[Date Prev][Date Next][Thread Prev][Thread Next][Date Index][Thread Index]
Re: draft-legg-ldap-gser-abnf-06.txt and friends
The "SafeUTF8Character" ABNF definition in these documents
includes the 5-byte and 6-byte encoding that draft-yergeau-rfc2279bis
seems to deprecate by not even mentioning. The ABNF in
draft-yergeau-rfc2279bis is also more specific, rejecting some
invalid UTF-8 sequences that this document would accept.

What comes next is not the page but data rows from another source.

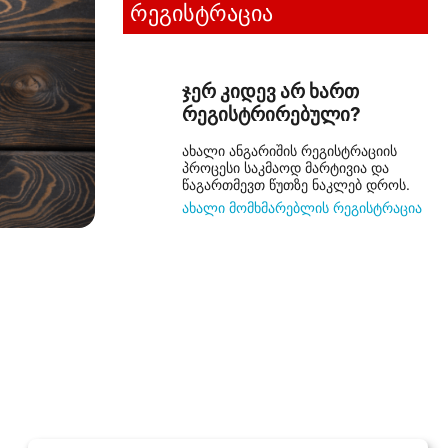
რეგისტრაცია
ჯერ კიდევ არ ხართ
რეგისტრირებული?
ახალი ანგარიშის რეგისტრაციის
პროცესი საკმაოდ მარტივია და
წაგართმევთ წუთზე ნაკლებ დროს.
ახალი მომხმარებლის რეგისტრაცია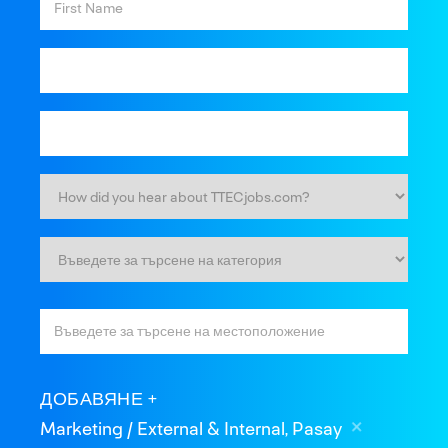
ДОБАВЯНЕ
Marketing / External & Internal, Pasay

One possible solution is to change the definition of SafeUTF8Character from
SafeUTF8Character = %x00-21 / %x23-7F / ; ASCII minus dquote
dquote dquote / ; escaped double quote
%xC0-DF %x80-BF / ; 2 byte UTF8 character
%xE0-EF 2(%x80-BF) / ; 3 byte UTF8 character
%xF0-F7 3(%x80-BF) / ; 4 byte UTF8 character
%xF8-FB 4(%x80-BF) / ; 5 byte UTF8 character
%xFC-FD 5(%x80-BF) ; 6 byte UTF8 character
to
SafeUTF8Character = %x00-21 / %x23-7F / ; ASCII minus dquote
dquote dquote / ; escaped double quote
UTF8-2 / ; 2 byte UTF8 character
UTF8-3 / ; 3 byte UTF8 character
UTF8-4 ; 4 byte UTF8 character
and reference <UTF8-2>, <UTF8-3> and <UTF8-4> from rfc2279bis.
Other solutions include copying the ABNF from rfc2279bis, or not
worrying about the overgenerosity of this ABNF and just deleting
the 5 and 6 byte versions.
(Maybe we talked about this when 2279bis happened, but I must have
forgotten already -- why was it OK to delete the 5 and 6 byte
versions? Will there never be UCS characters larger than U+10FFFF?
Should this change be mentioned in 2279bis in a "changes since 2279
section"? Am I attempting to retroactively apply a DISCUSS on a
document? Will the questions never end?)
Bill